Aquarelle sur trait de plume.

Gravé par Darcis, sous le titre: les Merveilleuses.

H. 28, L. 33.

Vincent (François-André). Un des premiers déserteurs du goût du xviiie siècle, pour arriver à devenir un des médiocres adeptes de l'art raide et mannequiné.

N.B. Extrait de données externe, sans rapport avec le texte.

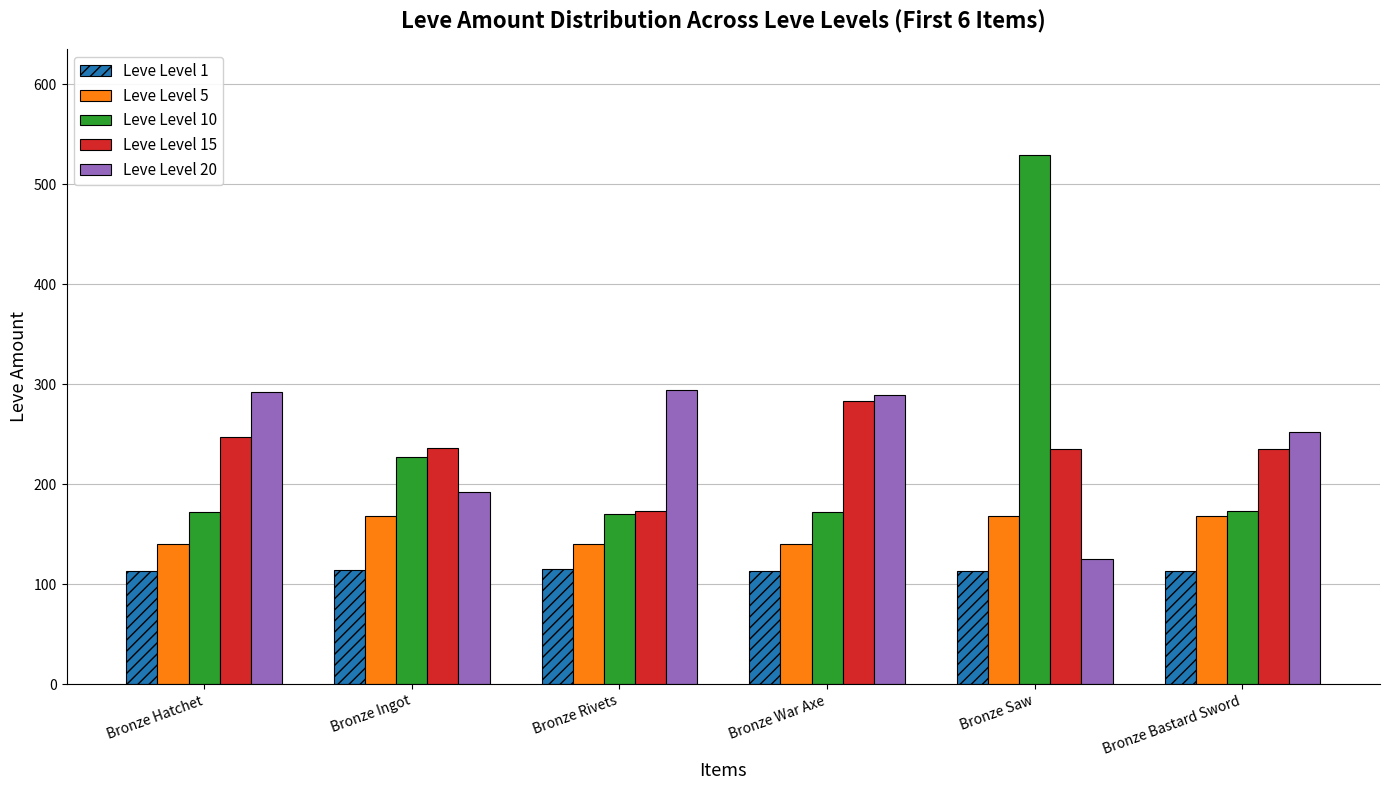

What is the difference between the maximum and second lowest values in the Leve Level 20 series?

102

—Caricature ou plutôt, comme l'on disait alors, dans les ateliers, Calotine de Jombert. Il est représenté jouant du violon, en bonnet de coton, de grosses besicles sur le nez.

Sanguine.

On lit au dos du dessin: Jombert (Charles-Pierre), fils de Charles-Antoine Jombert, éditeur de beaucoup d'ouvrages sur les mathématiques et l'art militaire, est entré dans l'école de Durameau, sous les auspices de M. Cochin, et a gagné le grand prix de peinture avec éclat sur la punition de Niobé, fille de Tantale et d'Amphion. (Collection de M. Gault de Saint-Germain, no 200.)